§ **Supplied entries**
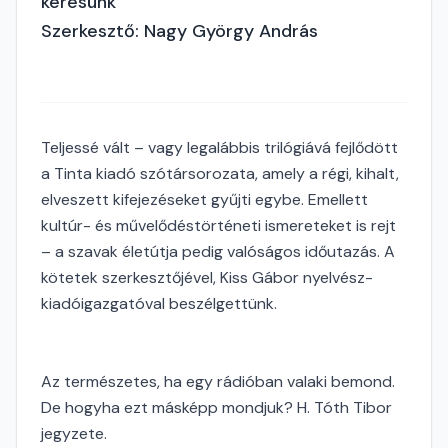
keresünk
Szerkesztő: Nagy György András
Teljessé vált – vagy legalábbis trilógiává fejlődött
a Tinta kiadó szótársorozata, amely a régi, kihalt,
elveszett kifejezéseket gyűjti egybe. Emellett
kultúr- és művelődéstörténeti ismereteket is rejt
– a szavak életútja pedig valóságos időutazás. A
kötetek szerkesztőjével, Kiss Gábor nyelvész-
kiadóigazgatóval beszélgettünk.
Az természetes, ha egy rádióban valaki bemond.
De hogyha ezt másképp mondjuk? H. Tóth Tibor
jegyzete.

§ **Activity**
Reproduce the records above exactly, excluding every picture.

§ **Response area**
keresünk
Szerkesztő: Nagy György András
Teljessé vált – vagy legalábbis trilógiává fejlődött
a Tinta kiadó szótársorozata, amely a régi, kihalt,
elveszett kifejezéseket gyűjti egybe. Emellett
kultúr- és művelődéstörténeti ismereteket is rejt
– a szavak életútja pedig valóságos időutazás. A
kötetek szerkesztőjével, Kiss Gábor nyelvész-
kiadóigazgatóval beszélgettünk.
Az természetes, ha egy rádióban valaki bemond.
De hogyha ezt másképp mondjuk? H. Tóth Tibor
jegyzete.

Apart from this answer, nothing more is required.